Книга: Царское проклятие
Назад: Глава 8. НЕСМОТРЯ НИ НА ЧТО
Дальше: Глава 10. ВСТРЕЧА С ДУМОЙ

Глава 9. БОЙСЯ ТОЛЬКО БЛАЖЕННЫХ

Первая мысль была трусливой как заяц. Пасть в ноги, захлебываясь от рыданий, целовать ноги и говорить, говорить, говорить без умолку, не давая позвать стражу. Проку в подобном рассуждении было чуть – все едино, после того как натешится унижением, мучить учнет, да так, что дыба пустяшным делом покажется. Помимо нее дюжие молодцы в Пыточной башне такие забавы ведают, что у подвергаемых им не просто глаза на лоб лезут. Иные всерьез сказывали, что и вылезают – дескать, сами видали. Брешут, конечно. Тех, с кем так забавляются, уже никто никогда не видит, так что мастерство ката втуне остается, но от того не легче.
Отсюда ей на смену вторая мыслишка выпрыгнула. Была она, не в пример первой отважная, как у загнанного волка, которому все равно терять уже нечего. Пускай сабля далеко, да засапожник133 рядом – он же не разуваясь отдохнуть–то прилег. Теперь, главное – дотянуться да выхватить, ну а дальше как бог пошлет. Во всяком случае, пыток ему не видать – и на том благодарствуем.
Пишется–то долго, а на самом деле пролетели в голове эти мыслишки одна за другой – чихнуть не успеешь.
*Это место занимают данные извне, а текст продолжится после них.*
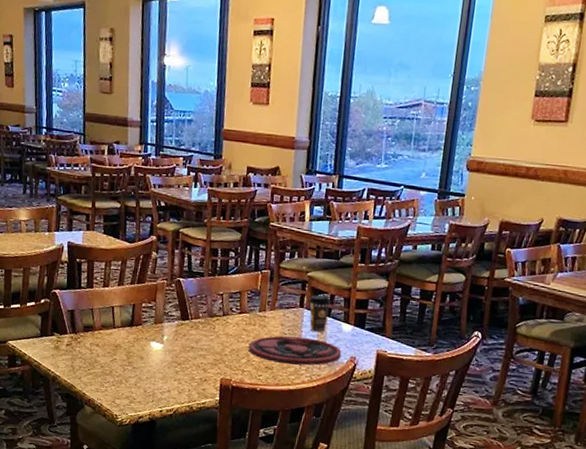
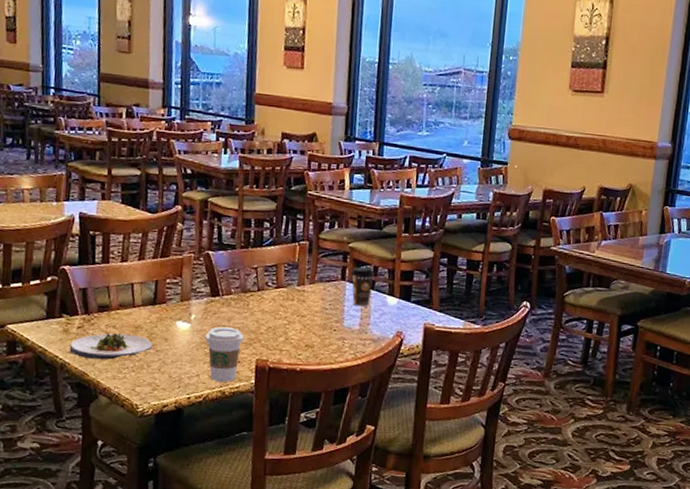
salad plate: none [59,350,131,375] -> present [69,332,153,360]
coffee cup: none [176,348,210,398] -> present [205,326,244,383]
plate: present [248,335,342,366] -> none [286,311,388,343]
И уж потянул было руку Палецкий к сапогу за ножом – аккуратненько так, плавненько, как тут сызнова Иоанн голос подал:
– Ну как, князь Дмитрий Федорович, гожусь я в государи всея Руси али нет?
Рука по инерции еще некоторое время тянулась к сапогу, и лишь спустя несколько секунд к Палецкому пришло понимание, что все прошло успешно и перед ним стоит не кто иной, как Подменыш, и таким образом над ним, князем из самых что ни на есть Рюриковичей, потомков Владимира Мономаха и Всеволода Большое Гнездо, пускай и от младшего сына последнего, шутки шутить удумал. Ах ты же, гаденыш поганый, холоп неумытый!
Ох как хотелось ему слово бранное молвить, да нельзя. Если все успешно прошло, выходит, что уже и не Подменыш перед ним, а Иоанн Васильевич, и не холоп, а царь и великий князь всея Руси, а если полностью титлу взять у его батюшки Василия III Иоанновича134, то сам Палецкий со своим жалким «думный боярин» и близко не подходит.
«Вот так–то, Дмитрий Федорович, – сказал он сам себе. – И про Подменыша забудь напрочь. Даже в мыслях слова этого не поминай, чтоб ненароком не вырвалось».
И тут же залюбовался своей «работой», разглядывая в тусклом сумеречном свете наступающего рассвета лицо и всю фигуру Иоанна, склонившегося перед ним в ожидании ответа. «Похож, стервец. Как есть похож. Ну, ни малейшего отличия. Неужто кто отличить сумеет?! Да ни за что! Такое попросту и в голову никому не придет».
Разве что… Анастасия. Мысль о царице сразу подпортила радужное настроение.
«Да–а, это такая ложка дегтя, что любую бочку с медом испакостит», – мелькнуло в голове, и он, сразу помрачнев, стал с кряхтением вставать с кровати. Подменыш дернулся было, чтобы помочь, но Дмитрий Федорович властно отстранил его руки, строго заметив:
– Ты – государь, а я хошь и из ближних, соль земли, ан все едино – подданный. Не по чину тебе такое, – и тут же напомнил: – Повелевать, с боярами дела государевы вершить, послов иноземных принимать, в церкви бога за Русь молить, да разве еще блаженному какому ноги омыть – вот и все твои хлопоты. Нешто тебе Федор Иванович о том не сказывал?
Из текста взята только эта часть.